Shops & Local Businesses

  • Richardson’s Shop (No. 19 Crow Lane):
    • A well-stocked grocer selling almost everything (bread, flour, tinned goods, pots, pans).
  • Cookson’s Bakery (Rope Street corner):
    • Sold bread, muffins, pies. Children mischievously tried to knock over bottles of sauce and pickles displayed in pyramids in the window using canes through frame holes.
  • Hat Shop:
    • Located further down; remembered by others but not by Holden himself.
  • Booze’s Shop (bottom of Crow Lane):
    • A grocer, though less well-stocked than Richardson’s.

Schooling

  • Early Education:
    • Attended local school from age 5 (photographed c.1933).
    • Teachers: Miss Haspel, Miss Whittaker, Mrs Metcalf, Mrs Cook, Mr Lindley, Mr Price (headmaster).
    • About 20–25 pupils per class.
  • Daily Routine & Discipline:
    • Children lined up for school, underwent cleanliness inspections.
    • If dirty, told to wash at school basins.
    • Punishments: standing in corners (no harsh corporal punishment at primary level).
    • At later schools, caning was common.
  • Meals:
    • Went home for lunch, as his mother worked in a weaving mill.
  • Events:
    • Jubilee of 1935: celebrations in Nuttall Park with races and sports.
    • Empire Day: uncertain, but recalls processions from school to church.

War Years (1939–1945)

  • Evacuees:
    • Saw trains bringing evacuees during WWII; remembers their arrival in Claremont.
  • Street Life During War:
    • Blackout enforced; few streetlights.
    • A Bren gun carrier was parked near the drill hall for training.
    • Ashtons Mill became stables for the Duke of Lancaster’s Own Yeomanry (used by soldiers from Manchester/Liverpool). Boys gathered manure for gardens.
    • Railway Hotel restricted soldiers to 15 pints due to heavy drinking.
  • Fairground:
    • Travelling fair set up annually (probably at Easter) on space near bottom of Crow Lane.
    • Attractions: swings, roundabouts, coconut shies, hoopla, fortune tellers.
  • Youth & Mischief:
    • During blackout, children tied door handles together and knocked to confuse residents.

Religious Life

  • Attended Patmos Methodist Chapel (junction of Brandnew Road and Peel Brow).
  • Joined school trips to Anglican church but family worship was Methodist.

Later Activities

  • Joined Air Training Corps (ATC) in 1941 (aged 14).
  • Trained and drilled in the drill hall, including rifle shooting.
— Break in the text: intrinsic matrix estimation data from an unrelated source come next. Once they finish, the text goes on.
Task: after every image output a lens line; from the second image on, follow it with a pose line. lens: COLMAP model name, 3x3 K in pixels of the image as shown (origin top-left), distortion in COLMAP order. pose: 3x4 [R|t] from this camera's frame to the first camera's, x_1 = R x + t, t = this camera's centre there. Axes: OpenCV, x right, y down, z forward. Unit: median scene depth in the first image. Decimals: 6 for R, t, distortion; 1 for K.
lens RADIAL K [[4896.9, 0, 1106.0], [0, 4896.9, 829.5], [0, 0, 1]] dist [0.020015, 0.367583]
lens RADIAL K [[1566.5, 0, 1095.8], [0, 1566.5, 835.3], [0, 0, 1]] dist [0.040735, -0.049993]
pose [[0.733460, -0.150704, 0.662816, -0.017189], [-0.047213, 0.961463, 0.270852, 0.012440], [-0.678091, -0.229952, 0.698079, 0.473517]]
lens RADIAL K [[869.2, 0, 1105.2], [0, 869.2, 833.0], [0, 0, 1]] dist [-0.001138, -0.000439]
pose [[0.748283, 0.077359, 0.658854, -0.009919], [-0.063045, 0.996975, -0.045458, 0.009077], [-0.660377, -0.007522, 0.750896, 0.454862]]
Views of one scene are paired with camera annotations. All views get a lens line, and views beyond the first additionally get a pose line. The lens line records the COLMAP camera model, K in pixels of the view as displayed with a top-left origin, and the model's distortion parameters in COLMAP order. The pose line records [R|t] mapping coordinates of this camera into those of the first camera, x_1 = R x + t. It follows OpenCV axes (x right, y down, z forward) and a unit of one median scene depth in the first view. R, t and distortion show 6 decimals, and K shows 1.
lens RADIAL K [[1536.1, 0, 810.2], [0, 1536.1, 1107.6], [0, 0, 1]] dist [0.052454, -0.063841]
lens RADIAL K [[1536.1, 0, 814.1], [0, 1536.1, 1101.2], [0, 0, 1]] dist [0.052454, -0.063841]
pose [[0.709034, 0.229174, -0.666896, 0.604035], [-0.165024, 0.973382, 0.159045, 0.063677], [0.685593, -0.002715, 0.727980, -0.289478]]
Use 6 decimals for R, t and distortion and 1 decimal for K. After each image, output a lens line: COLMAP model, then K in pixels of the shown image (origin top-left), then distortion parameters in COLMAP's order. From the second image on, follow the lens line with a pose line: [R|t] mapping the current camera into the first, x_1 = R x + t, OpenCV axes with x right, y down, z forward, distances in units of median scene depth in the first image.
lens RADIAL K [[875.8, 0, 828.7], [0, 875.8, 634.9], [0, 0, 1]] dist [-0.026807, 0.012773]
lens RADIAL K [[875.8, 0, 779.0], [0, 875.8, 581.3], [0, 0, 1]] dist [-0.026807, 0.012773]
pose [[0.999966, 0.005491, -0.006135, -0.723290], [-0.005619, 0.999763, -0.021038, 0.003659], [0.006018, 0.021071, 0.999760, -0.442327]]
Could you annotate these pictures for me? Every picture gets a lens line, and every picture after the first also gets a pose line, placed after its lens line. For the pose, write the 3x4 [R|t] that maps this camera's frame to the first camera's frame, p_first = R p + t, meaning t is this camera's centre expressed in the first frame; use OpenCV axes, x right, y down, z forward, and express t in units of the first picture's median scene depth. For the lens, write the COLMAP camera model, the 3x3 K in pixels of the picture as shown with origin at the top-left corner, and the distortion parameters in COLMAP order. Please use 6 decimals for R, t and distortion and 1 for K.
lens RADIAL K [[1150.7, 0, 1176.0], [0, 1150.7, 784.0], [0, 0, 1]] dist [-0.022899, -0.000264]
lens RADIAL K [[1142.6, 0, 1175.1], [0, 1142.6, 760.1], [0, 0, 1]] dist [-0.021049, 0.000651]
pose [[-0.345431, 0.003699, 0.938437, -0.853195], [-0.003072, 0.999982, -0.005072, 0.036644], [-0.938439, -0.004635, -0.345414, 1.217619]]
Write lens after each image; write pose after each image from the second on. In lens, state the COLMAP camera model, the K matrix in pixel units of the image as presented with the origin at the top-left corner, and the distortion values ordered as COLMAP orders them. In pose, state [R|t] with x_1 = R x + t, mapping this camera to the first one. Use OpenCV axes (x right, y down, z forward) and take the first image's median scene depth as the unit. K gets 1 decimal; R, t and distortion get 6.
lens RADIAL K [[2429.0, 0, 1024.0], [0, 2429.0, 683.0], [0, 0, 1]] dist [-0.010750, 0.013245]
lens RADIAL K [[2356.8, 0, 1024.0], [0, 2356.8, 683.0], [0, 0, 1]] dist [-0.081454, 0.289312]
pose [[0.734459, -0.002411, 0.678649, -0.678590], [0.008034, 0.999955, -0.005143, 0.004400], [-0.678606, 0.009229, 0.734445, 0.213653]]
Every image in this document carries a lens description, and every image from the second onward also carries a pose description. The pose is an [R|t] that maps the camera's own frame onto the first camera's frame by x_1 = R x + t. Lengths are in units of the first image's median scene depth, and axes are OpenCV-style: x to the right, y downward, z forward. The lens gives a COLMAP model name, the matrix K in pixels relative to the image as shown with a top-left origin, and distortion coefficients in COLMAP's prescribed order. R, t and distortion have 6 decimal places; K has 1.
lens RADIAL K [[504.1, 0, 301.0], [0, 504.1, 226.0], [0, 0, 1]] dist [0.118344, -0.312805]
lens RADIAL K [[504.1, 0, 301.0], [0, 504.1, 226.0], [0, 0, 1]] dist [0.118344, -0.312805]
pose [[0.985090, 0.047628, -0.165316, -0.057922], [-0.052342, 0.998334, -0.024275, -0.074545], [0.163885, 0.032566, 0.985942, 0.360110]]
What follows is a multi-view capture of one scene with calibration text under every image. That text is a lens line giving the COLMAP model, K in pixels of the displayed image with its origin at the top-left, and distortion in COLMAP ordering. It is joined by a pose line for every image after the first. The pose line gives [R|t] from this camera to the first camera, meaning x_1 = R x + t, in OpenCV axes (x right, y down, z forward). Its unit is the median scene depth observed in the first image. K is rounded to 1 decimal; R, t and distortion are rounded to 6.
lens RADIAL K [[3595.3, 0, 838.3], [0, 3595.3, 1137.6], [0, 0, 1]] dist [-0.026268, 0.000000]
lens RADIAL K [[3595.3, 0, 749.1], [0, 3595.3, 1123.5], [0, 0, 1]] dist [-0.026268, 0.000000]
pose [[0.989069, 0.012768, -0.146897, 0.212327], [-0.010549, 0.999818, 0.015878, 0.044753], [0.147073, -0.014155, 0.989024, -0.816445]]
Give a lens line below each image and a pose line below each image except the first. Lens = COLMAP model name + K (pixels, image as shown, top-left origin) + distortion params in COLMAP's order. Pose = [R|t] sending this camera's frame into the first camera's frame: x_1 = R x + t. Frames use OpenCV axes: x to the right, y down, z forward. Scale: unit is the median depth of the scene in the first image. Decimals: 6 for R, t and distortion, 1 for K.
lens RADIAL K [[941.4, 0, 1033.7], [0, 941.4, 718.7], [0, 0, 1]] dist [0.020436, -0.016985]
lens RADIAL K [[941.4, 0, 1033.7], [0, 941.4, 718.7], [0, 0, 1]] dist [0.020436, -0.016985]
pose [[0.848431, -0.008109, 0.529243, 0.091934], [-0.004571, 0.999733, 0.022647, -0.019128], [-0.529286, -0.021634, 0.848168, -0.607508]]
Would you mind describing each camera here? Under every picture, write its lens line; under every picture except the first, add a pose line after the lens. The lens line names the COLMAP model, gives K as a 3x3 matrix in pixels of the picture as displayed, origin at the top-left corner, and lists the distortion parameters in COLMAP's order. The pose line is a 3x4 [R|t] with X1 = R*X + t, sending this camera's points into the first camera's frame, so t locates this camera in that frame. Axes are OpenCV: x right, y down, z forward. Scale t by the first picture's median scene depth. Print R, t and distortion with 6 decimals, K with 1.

Other Recollections of Crow Lane

  • Originally no gardens in front of houses — open flagstone space instead.
  • The drill hall: large panelled space with rifle range; later used by ATC.
  • Whittaker’s company (local landowners, later Peel Holdings) had stables at bottom of Crow Lane during railway construction in 1840s–50s.

Overall:
The interview gives a vivid picture of working-class childhood in Ramsbottom during the 1930s–40s. It covers street games, local shops, school life, wartime memories (blackouts, evacuees, soldiers), and community institutions (church, ATC). Jack Holden recalls small details — like marbles, fairs, shop tricks, and tying doors — that illustrate everyday resilience, humour, and camaraderie in a close-knit community shaped by war and industry.